Я и вижу, и даже обоняю вместе с тобой. Химический завод. Ужасный запах. Четырехрядовое шоссе. Американец живет в машине и с машиной.
Я и просыпаюсь рядом с тобой в типичном американском мотеле – чисто, удобно, неуютно. Зато с высоты город-гигант торжественен и величественен, и мы вместе ощущаем гордость за то, что все это сделано человеком. А промышленные окраины и пригороды Нью-Йорка, беспорядочно и безобразно нагроможденные, раскрашенные, украшенные по-американски, как придется, надписями, цифрами, – это пугающе, отталкивающе красиво!
Национальное у американцев, считаешь ты, связано не с культурой, а с гражданскими правами – это гордость за равные права и возможности. Гордятся, так сказать, общественным строем. При этом общение твердо регламентированное, в гостях сидят, как правило, не позднее десяти, нет нашего беспорядочного застолья с бесконечными разговорами. На все самое главное времени и не хватает.

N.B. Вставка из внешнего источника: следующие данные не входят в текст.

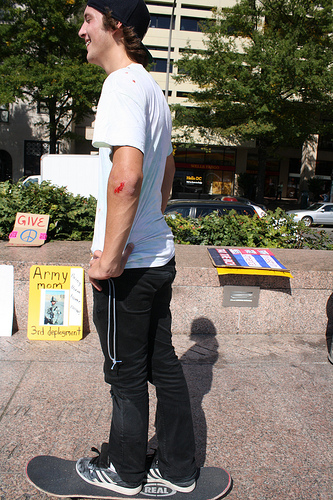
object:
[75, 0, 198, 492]
man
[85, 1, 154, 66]
hat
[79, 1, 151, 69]
head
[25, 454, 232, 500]
skateboard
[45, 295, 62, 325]
soldier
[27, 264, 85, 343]
sign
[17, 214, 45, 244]
give peace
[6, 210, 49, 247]
sign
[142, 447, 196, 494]
shoe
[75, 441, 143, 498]
shoe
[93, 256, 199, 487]
pants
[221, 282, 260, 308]
vent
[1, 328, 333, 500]
sidewalk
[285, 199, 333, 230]
car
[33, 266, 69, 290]
army mom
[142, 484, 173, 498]
logo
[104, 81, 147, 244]
arm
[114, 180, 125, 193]
blood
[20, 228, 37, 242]
peace sign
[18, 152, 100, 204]
truck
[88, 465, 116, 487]
stripes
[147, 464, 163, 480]
stripes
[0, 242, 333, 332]
ledge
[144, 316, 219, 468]
shadow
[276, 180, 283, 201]
person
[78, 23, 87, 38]
nose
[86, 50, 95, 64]
chin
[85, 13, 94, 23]
eye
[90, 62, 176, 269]
shirt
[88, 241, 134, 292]
hand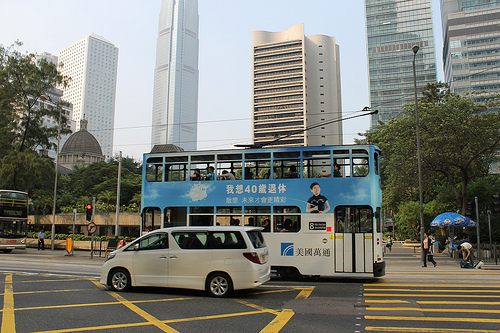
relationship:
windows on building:
[461, 35, 498, 46] [30, 5, 498, 179]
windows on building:
[368, 37, 431, 53] [30, 5, 498, 179]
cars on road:
[36, 223, 260, 328] [0, 264, 499, 331]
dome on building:
[56, 116, 104, 156] [56, 114, 105, 173]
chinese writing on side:
[225, 182, 287, 205] [139, 142, 385, 276]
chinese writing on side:
[293, 247, 330, 257] [139, 142, 385, 276]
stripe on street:
[362, 282, 499, 287] [1, 270, 499, 330]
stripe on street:
[363, 292, 499, 298] [1, 270, 499, 330]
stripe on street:
[365, 307, 499, 314] [1, 270, 499, 330]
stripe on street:
[364, 314, 499, 323] [1, 270, 499, 330]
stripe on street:
[364, 326, 499, 331] [1, 270, 499, 330]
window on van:
[252, 230, 262, 244] [99, 224, 269, 296]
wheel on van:
[207, 273, 234, 299] [99, 224, 269, 296]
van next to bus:
[85, 224, 285, 311] [132, 143, 382, 279]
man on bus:
[304, 180, 333, 213] [132, 143, 382, 279]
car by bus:
[98, 225, 269, 296] [168, 153, 440, 272]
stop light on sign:
[71, 197, 103, 225] [77, 216, 113, 246]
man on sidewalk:
[29, 227, 51, 249] [25, 228, 487, 271]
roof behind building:
[62, 113, 105, 154] [53, 112, 105, 175]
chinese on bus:
[292, 243, 304, 262] [140, 149, 387, 276]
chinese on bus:
[302, 245, 312, 258] [140, 149, 387, 276]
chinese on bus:
[314, 247, 322, 260] [140, 149, 387, 276]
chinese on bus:
[319, 248, 330, 258] [140, 149, 387, 276]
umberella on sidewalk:
[429, 210, 477, 228] [389, 263, 498, 270]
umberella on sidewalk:
[429, 210, 477, 228] [387, 255, 419, 272]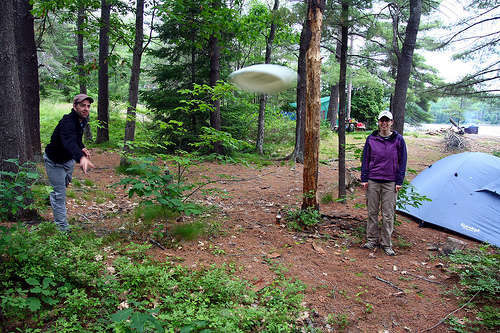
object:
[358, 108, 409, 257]
woman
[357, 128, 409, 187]
jacket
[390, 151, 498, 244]
tent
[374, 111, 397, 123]
hat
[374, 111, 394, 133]
head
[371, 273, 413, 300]
twigs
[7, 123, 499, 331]
ground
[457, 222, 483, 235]
logo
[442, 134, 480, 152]
branches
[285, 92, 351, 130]
shack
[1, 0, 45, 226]
tree trunk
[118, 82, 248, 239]
tree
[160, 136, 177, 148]
leaves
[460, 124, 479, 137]
grill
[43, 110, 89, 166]
coat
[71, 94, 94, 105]
cap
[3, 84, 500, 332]
campground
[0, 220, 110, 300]
plants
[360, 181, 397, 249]
pants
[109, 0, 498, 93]
sky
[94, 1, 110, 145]
tree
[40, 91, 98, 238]
person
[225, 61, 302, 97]
frisbee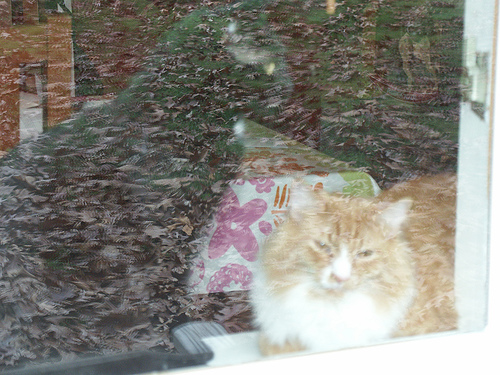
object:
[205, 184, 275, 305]
designs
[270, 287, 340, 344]
fur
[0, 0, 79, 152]
chair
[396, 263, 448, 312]
cat fur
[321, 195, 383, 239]
brown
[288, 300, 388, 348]
white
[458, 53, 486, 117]
latch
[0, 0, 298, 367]
cat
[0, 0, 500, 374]
window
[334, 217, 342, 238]
stripes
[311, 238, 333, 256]
eyes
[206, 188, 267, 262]
flower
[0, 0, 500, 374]
picture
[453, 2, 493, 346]
frame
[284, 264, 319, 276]
whiskers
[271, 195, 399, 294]
face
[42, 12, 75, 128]
bed post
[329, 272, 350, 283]
nose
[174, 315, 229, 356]
remote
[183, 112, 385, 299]
box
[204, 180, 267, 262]
floral details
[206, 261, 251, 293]
floral details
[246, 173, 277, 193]
floral details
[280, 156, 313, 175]
floral details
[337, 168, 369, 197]
floral details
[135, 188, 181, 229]
leafs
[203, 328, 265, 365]
table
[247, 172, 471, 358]
cat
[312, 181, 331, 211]
ear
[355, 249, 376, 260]
eyes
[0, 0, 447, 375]
reflection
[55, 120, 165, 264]
grass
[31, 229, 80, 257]
leaves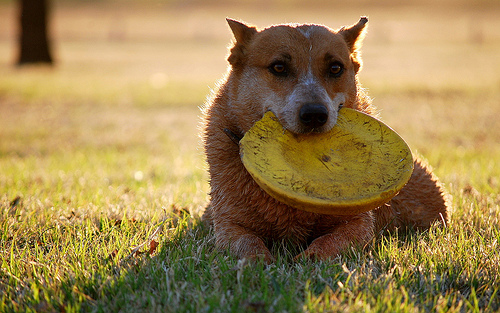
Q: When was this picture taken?
A: During the day.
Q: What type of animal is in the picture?
A: A dog.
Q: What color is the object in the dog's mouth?
A: Yellow.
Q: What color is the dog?
A: Brown.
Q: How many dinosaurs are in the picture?
A: Zero.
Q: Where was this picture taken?
A: In the grass.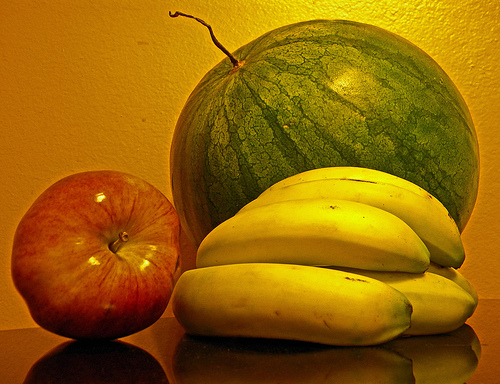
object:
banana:
[171, 262, 413, 345]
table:
[1, 299, 500, 384]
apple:
[10, 169, 181, 339]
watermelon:
[167, 10, 482, 236]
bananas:
[171, 166, 478, 345]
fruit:
[9, 19, 482, 347]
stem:
[109, 231, 129, 253]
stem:
[168, 10, 247, 74]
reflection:
[24, 339, 172, 384]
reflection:
[173, 324, 483, 383]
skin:
[299, 285, 387, 316]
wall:
[0, 0, 500, 331]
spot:
[345, 277, 370, 284]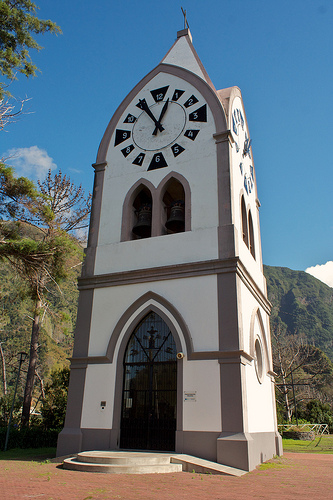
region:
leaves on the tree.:
[19, 15, 27, 32]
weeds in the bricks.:
[38, 472, 51, 481]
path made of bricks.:
[309, 454, 329, 460]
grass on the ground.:
[290, 444, 301, 452]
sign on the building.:
[182, 387, 199, 401]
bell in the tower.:
[165, 186, 181, 233]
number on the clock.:
[152, 150, 164, 165]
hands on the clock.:
[134, 94, 173, 133]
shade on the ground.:
[15, 445, 42, 460]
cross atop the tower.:
[172, 5, 190, 28]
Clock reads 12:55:
[109, 81, 208, 168]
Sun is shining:
[1, 1, 332, 284]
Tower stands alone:
[52, 6, 284, 477]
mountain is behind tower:
[259, 263, 332, 362]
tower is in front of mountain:
[54, 8, 285, 478]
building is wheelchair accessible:
[60, 448, 249, 479]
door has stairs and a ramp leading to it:
[61, 300, 246, 477]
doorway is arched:
[111, 303, 181, 450]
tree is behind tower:
[268, 326, 308, 424]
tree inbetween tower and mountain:
[264, 324, 308, 429]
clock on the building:
[105, 93, 205, 165]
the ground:
[137, 481, 229, 496]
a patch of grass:
[259, 457, 285, 472]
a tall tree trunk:
[20, 306, 43, 437]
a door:
[127, 331, 172, 448]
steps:
[88, 444, 143, 473]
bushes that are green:
[297, 348, 328, 373]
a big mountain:
[274, 268, 318, 321]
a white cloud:
[304, 262, 330, 274]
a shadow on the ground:
[16, 442, 44, 461]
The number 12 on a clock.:
[156, 92, 163, 101]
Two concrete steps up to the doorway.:
[62, 450, 181, 470]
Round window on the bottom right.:
[254, 337, 263, 379]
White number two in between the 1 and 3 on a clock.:
[187, 97, 194, 105]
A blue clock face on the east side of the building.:
[230, 106, 256, 195]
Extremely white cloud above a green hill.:
[305, 258, 332, 285]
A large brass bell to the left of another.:
[129, 205, 152, 237]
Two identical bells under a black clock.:
[128, 197, 184, 230]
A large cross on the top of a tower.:
[179, 8, 190, 32]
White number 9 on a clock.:
[122, 130, 129, 138]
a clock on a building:
[60, 20, 316, 228]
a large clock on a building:
[77, 38, 330, 287]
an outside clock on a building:
[103, 75, 282, 231]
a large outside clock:
[75, 50, 236, 202]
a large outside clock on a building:
[57, 32, 330, 183]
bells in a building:
[69, 166, 275, 273]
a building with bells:
[100, 153, 244, 292]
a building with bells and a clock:
[83, 31, 327, 266]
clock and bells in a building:
[100, 48, 313, 317]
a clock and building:
[83, 60, 311, 328]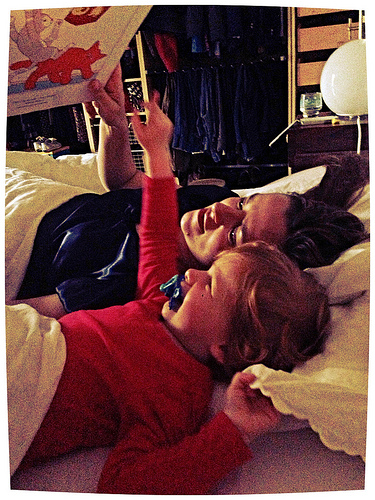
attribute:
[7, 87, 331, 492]
child — little, small, reading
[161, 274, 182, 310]
pacifier — blue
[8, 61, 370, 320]
woman — reading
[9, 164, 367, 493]
bed — white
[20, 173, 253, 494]
shirt — long sleeved, red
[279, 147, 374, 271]
hair — dark, brown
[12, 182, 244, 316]
top — blue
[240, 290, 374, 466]
pillow case — white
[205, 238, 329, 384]
hair — red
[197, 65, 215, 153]
jeans — hanging, blue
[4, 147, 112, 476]
blanket — white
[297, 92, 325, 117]
glass — full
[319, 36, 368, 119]
lamp shade — round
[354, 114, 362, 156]
base — thin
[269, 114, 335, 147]
controller — white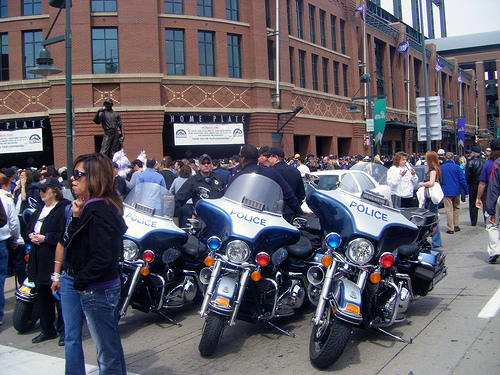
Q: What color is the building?
A: Red.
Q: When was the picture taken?
A: Daytime.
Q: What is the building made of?
A: Bricks.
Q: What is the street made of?
A: Pavement.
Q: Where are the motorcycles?
A: On the street.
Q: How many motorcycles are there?
A: Four.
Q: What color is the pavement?
A: Gray.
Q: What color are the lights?
A: Red, blue, and orange.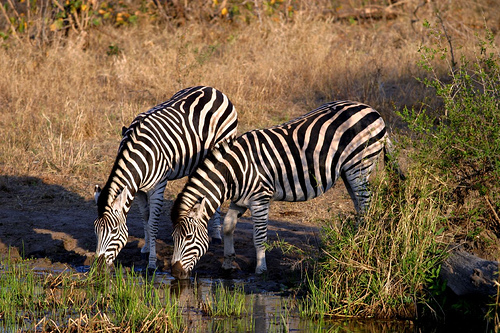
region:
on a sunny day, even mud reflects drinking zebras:
[92, 250, 294, 314]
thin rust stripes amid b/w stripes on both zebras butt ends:
[201, 90, 382, 181]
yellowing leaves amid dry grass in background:
[0, 0, 300, 37]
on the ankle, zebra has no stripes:
[251, 250, 268, 276]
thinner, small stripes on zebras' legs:
[135, 176, 371, 251]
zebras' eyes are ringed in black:
[107, 226, 193, 241]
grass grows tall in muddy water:
[0, 236, 295, 329]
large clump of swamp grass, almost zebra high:
[265, 146, 476, 321]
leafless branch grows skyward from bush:
[431, 3, 457, 71]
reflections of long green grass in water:
[202, 303, 357, 331]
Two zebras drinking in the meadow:
[74, 81, 419, 286]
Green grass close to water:
[0, 237, 481, 325]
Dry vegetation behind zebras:
[7, 10, 439, 205]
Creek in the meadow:
[24, 251, 331, 331]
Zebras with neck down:
[72, 68, 407, 303]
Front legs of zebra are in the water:
[218, 182, 276, 283]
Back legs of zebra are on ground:
[351, 177, 415, 277]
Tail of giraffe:
[374, 125, 405, 172]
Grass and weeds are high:
[315, 72, 497, 330]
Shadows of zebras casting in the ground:
[0, 181, 337, 266]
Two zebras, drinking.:
[93, 89, 406, 284]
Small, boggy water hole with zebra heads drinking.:
[32, 217, 325, 331]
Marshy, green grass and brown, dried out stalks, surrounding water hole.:
[4, 215, 451, 331]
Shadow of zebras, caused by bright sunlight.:
[2, 169, 407, 286]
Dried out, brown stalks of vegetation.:
[28, 42, 115, 164]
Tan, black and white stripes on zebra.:
[248, 137, 355, 179]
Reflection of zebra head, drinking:
[176, 281, 283, 331]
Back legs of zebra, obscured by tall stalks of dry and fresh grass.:
[335, 109, 443, 317]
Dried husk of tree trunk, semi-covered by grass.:
[438, 226, 496, 323]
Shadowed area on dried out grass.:
[335, 55, 496, 124]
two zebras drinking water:
[39, 61, 414, 288]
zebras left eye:
[104, 216, 121, 241]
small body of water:
[7, 247, 409, 332]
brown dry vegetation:
[14, 35, 346, 83]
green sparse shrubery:
[414, 46, 486, 153]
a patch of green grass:
[199, 277, 251, 322]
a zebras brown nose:
[164, 256, 191, 284]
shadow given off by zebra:
[5, 172, 88, 271]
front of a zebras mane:
[164, 188, 189, 229]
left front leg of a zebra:
[250, 201, 277, 281]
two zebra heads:
[91, 184, 211, 279]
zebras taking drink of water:
[36, 85, 392, 287]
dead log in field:
[438, 245, 498, 297]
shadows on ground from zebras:
[2, 175, 330, 301]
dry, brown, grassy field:
[1, 1, 498, 332]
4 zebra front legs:
[137, 181, 269, 276]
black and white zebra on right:
[173, 101, 395, 275]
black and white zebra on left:
[90, 85, 237, 273]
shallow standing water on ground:
[1, 256, 476, 332]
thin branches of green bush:
[381, 19, 498, 181]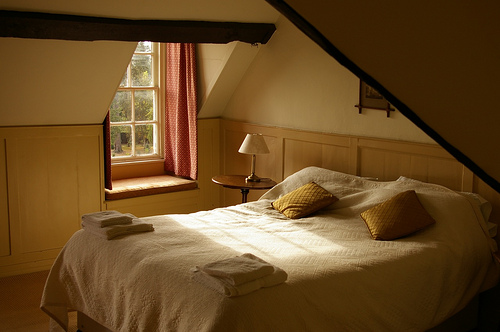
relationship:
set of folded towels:
[191, 253, 288, 299] [190, 254, 289, 298]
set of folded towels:
[80, 211, 155, 241] [82, 210, 154, 240]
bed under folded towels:
[40, 167, 500, 331] [190, 254, 289, 298]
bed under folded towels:
[40, 167, 500, 331] [82, 210, 154, 240]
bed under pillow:
[40, 167, 500, 331] [358, 190, 435, 243]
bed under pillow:
[40, 167, 500, 331] [271, 181, 338, 218]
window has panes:
[109, 41, 167, 165] [110, 42, 155, 158]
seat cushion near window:
[104, 174, 197, 201] [109, 41, 167, 165]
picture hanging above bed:
[353, 77, 396, 118] [40, 167, 500, 331]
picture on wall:
[353, 77, 396, 118] [220, 14, 499, 262]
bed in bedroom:
[40, 167, 500, 331] [1, 1, 500, 331]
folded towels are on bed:
[190, 254, 289, 298] [40, 167, 500, 331]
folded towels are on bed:
[82, 210, 154, 240] [40, 167, 500, 331]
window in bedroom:
[109, 41, 167, 165] [1, 1, 500, 331]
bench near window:
[103, 173, 199, 204] [109, 41, 167, 165]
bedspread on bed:
[40, 166, 500, 330] [40, 167, 500, 331]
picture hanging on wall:
[353, 77, 396, 118] [220, 14, 499, 262]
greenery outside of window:
[109, 42, 155, 157] [109, 41, 167, 165]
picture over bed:
[353, 77, 396, 118] [40, 167, 500, 331]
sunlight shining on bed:
[170, 203, 349, 265] [40, 167, 500, 331]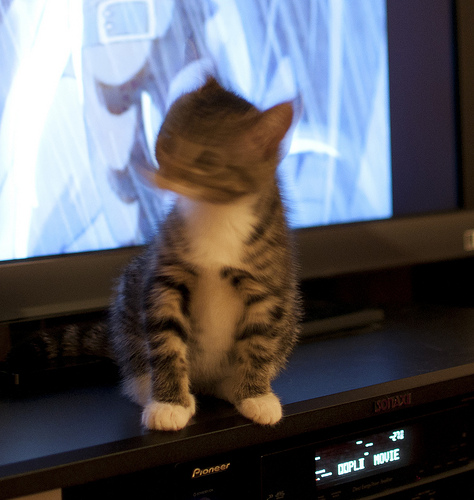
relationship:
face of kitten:
[151, 73, 295, 203] [112, 73, 301, 431]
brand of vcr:
[190, 462, 231, 477] [62, 391, 473, 500]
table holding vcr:
[2, 303, 473, 499] [62, 391, 473, 500]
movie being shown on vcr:
[1, 0, 391, 259] [62, 391, 473, 500]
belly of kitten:
[177, 193, 260, 380] [112, 73, 301, 431]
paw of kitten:
[141, 392, 196, 430] [112, 73, 301, 431]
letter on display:
[372, 454, 381, 466] [312, 424, 414, 486]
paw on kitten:
[141, 392, 196, 430] [112, 73, 301, 431]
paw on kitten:
[235, 392, 282, 426] [112, 73, 301, 431]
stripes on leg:
[143, 253, 200, 369] [140, 257, 199, 430]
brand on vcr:
[190, 462, 231, 477] [62, 391, 473, 500]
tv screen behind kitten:
[1, 1, 465, 263] [112, 73, 301, 431]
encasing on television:
[1, 0, 473, 323] [0, 0, 473, 337]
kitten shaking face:
[112, 73, 301, 431] [151, 73, 295, 203]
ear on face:
[247, 100, 293, 160] [151, 73, 295, 203]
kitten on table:
[112, 73, 301, 431] [2, 303, 473, 499]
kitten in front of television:
[112, 73, 301, 431] [0, 0, 473, 337]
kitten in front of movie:
[112, 73, 301, 431] [1, 0, 391, 259]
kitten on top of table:
[112, 73, 301, 431] [2, 303, 473, 499]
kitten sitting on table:
[112, 73, 301, 431] [2, 303, 473, 499]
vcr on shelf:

И с какой нежностью вспоминала ты чисто московские вечера, когда почти не рассчитывается и не подсчитывается, сколько народу пришло, когда не смотрят на часы и говорят, говорят, покуда есть о чем говорить и хочется быть вместе. И как верно ты заметила, что понять что-то в чужой стране можно только тогда, когда от нее зависишь. Когда тебе от нее некуда деться. А если тебя где-то ждет и стол, и дом, ты только наблюдатель, сколько бы ты ни повидал.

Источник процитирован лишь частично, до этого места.